— What this task involves —
Write what comes next in the forum thread below about drag factor on a rowing machine, starting after its last post.

— Source extract —
Concept2 Forum

Say I row one minute at the rate of 20 SPM in DF 100 and DF 200. Which one results in more distance? I assume DF 200. Correct?

The correct answer is that either set of conditions may produce the greater distance depending on additional factors which you do not consider: drive speed (handle force) and drive length.

I am trying to understand the DF concept first. If the only difference is the DF, will higher DF produces longer distance (in the PM) when rowing the same amount of time?

bcjm wrote:I am trying to understand the DF concept first. If the only difference is the DF, will higher DF produces longer distance (in the PM) when rowing the same amount of time?

The DF is not a major factor here. Each erger will have a different sweet spot in the DF range (about 80 to 220 on a clean machine at sea level). But even for an individual it might vary depending on the type of row that is being done. Some ergers increase the DF for very short, intense pieces. C2 recommends a range of 115 to 140.

indoorsportservices.co.uk/assets/docs/schools/schools_factsheet_all.pdf

There are a slew of messages in the archives of this forum about damper settings and drag factors, but very little agreement about anything except that it is up to the individual and that everyone has to experiment on his/her own. There is no clear cut answer, but I would think that, for anyone new at a the game, the C2 advice would come closest to answering your questions.

Bob S.

Perhaps this will help....http://www.concept2.com/skierg/training ... etting-101

C2JonW

Ooops, sorry about the Skierg reference. Same info applies for rowing.....

— Listing —
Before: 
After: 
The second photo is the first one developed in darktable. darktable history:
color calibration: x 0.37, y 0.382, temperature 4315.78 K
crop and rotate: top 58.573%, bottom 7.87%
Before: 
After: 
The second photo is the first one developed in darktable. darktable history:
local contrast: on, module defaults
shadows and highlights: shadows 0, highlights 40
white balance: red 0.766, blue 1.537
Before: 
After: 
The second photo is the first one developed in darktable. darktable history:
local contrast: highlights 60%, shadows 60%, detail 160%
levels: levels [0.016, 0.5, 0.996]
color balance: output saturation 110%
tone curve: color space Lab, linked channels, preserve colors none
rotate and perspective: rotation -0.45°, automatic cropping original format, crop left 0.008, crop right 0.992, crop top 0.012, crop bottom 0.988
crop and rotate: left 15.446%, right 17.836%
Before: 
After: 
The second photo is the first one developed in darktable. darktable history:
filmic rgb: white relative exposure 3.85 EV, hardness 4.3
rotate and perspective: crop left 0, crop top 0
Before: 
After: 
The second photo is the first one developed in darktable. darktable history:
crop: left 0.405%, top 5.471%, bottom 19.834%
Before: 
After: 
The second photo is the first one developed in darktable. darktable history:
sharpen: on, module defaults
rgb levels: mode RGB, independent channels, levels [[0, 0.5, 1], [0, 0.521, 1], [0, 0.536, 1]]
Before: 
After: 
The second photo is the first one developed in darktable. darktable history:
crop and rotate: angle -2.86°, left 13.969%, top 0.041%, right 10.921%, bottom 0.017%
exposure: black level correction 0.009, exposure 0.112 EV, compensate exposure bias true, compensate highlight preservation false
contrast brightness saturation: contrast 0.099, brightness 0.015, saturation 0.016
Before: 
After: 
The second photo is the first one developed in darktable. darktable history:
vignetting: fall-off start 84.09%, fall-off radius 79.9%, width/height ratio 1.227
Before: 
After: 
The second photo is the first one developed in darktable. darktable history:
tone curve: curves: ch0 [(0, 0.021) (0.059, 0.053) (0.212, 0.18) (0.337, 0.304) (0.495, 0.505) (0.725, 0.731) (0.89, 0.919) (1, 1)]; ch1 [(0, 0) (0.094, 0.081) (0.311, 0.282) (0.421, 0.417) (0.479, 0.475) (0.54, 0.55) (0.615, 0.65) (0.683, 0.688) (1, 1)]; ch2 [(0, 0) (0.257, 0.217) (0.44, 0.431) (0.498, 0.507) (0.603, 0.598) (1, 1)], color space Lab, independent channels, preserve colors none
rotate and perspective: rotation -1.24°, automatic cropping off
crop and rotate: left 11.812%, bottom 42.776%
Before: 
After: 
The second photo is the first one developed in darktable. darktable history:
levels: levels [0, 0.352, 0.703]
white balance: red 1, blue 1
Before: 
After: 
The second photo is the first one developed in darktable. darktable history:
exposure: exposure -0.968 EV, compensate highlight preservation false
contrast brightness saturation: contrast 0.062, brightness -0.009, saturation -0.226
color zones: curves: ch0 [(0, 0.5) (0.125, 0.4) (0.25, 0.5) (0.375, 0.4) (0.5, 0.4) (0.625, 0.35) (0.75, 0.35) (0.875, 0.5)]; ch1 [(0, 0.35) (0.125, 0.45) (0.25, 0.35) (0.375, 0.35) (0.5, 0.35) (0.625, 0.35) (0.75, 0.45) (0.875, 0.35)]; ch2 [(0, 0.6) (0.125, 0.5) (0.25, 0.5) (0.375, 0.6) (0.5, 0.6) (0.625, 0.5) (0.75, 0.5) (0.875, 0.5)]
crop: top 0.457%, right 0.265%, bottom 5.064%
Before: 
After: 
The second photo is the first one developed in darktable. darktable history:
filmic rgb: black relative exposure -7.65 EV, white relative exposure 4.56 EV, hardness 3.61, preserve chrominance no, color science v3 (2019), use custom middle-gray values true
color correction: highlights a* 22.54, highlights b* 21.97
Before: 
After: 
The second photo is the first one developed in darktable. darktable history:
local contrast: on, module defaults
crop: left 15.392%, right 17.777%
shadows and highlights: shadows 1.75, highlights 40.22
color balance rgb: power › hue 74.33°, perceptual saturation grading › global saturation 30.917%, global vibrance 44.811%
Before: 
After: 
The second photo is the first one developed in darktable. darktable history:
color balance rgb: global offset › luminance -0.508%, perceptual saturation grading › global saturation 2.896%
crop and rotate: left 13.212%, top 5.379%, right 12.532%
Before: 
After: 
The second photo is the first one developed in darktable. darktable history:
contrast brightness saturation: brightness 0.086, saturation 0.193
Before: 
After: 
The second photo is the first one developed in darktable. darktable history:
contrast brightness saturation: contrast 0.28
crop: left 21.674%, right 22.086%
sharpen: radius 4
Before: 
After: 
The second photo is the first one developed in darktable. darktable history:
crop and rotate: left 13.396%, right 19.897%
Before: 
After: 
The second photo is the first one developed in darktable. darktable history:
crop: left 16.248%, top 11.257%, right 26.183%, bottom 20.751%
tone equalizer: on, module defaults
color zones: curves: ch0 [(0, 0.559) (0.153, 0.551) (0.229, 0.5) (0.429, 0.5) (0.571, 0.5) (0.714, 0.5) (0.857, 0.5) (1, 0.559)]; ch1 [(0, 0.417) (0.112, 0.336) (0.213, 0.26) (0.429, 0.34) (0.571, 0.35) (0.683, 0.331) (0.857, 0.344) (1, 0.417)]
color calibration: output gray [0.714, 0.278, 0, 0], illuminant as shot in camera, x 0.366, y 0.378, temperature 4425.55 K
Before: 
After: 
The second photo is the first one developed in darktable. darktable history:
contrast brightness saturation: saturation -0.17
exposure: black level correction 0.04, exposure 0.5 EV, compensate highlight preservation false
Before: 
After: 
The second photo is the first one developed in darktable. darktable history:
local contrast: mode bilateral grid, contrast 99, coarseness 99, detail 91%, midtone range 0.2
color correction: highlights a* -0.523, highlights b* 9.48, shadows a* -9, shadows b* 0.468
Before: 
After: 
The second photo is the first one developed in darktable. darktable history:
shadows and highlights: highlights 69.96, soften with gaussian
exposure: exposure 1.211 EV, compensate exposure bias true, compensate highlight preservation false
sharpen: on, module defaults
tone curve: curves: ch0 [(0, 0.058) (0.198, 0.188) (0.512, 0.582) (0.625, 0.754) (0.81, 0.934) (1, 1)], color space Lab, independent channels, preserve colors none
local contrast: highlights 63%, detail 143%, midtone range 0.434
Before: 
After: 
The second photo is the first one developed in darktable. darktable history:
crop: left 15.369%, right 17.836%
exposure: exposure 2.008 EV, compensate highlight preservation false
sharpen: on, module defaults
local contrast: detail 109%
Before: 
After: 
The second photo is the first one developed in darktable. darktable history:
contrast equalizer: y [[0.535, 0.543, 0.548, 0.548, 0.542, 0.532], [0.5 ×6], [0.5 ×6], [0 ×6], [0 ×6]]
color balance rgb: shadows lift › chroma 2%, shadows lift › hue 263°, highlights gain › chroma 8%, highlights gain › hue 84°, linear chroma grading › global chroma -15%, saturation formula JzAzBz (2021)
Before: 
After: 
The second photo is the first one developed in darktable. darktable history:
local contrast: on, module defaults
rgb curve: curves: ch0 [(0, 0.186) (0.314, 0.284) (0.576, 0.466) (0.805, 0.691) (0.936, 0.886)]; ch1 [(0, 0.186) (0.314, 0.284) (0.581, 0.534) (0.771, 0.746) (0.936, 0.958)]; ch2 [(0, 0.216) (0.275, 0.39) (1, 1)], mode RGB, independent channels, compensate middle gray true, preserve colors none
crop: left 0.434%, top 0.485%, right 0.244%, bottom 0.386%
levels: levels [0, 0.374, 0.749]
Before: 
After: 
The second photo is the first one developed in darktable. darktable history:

— Answer below —
http://www.concept2.com/indoor-rowers/t ... etting-101

Drag factor references a vaned flywheel which is slowed or decelerated at rates determined by regulating the entry of air to an enclosing chamber (controlled frictional braking). Drag factor controls the rate of deceleration of that wheel and influences the speed and timing of the erger's inputs (muscular exertion) for best effect, but the erger produces all the work. The deceleration of the wheel produces only a repeated inertial condition which accomodates the speed of movement, leverage and opposing mass of the erger.

I thought I can get a clear yes/no answer.

Is this a correct: The performance calculation is solely based on the energy(watts) the rower puts in. Energy is determined by the rpm of the flywheel(when pull)and the weight of the flywheel(changed by the DF). PM maps the energy input to the speed of a boat. This is the only explaination makes sense to me.

Drag factor references a vaned flywheel which is slowed or decelerated at rates determined by regulating the entry of air to an enclosing chamber (controlled frictional braking). Drag factor controls the rate of deceleration of that wheel and influences the speed and timing of the erger's inputs (muscular exertion) for best effect, but the erger produces all the work.

Sorry, Jackarabit but you have it a bit backwards. Drag factor is a numerical representation of the rate of deceleration of the flywheel and it is calculated and revised by the monitor on every stroke by viewing the stream of pulses that are coming from the flywheels interaction with the generator/pickup unit. Using this drag factor and the known moment of inertia of the flywheel the monitor calculates power and converts it to the various units we view on the screen. Drag factor is controlled by the amount and density of the air passing through the flywheel, which the user controls primarily by setting the damper. C2JonW

I thought I can get a clear yes/no answer.

Is this a correct: The performance calculation is solely based on the energy(watts) the rower puts in. Energy is determined by the rpm of the flywheel(when pull)and the weight of the flywheel(changed by the DF). PM maps the energy input to the speed of a boat. This is the only explaination makes sense to me.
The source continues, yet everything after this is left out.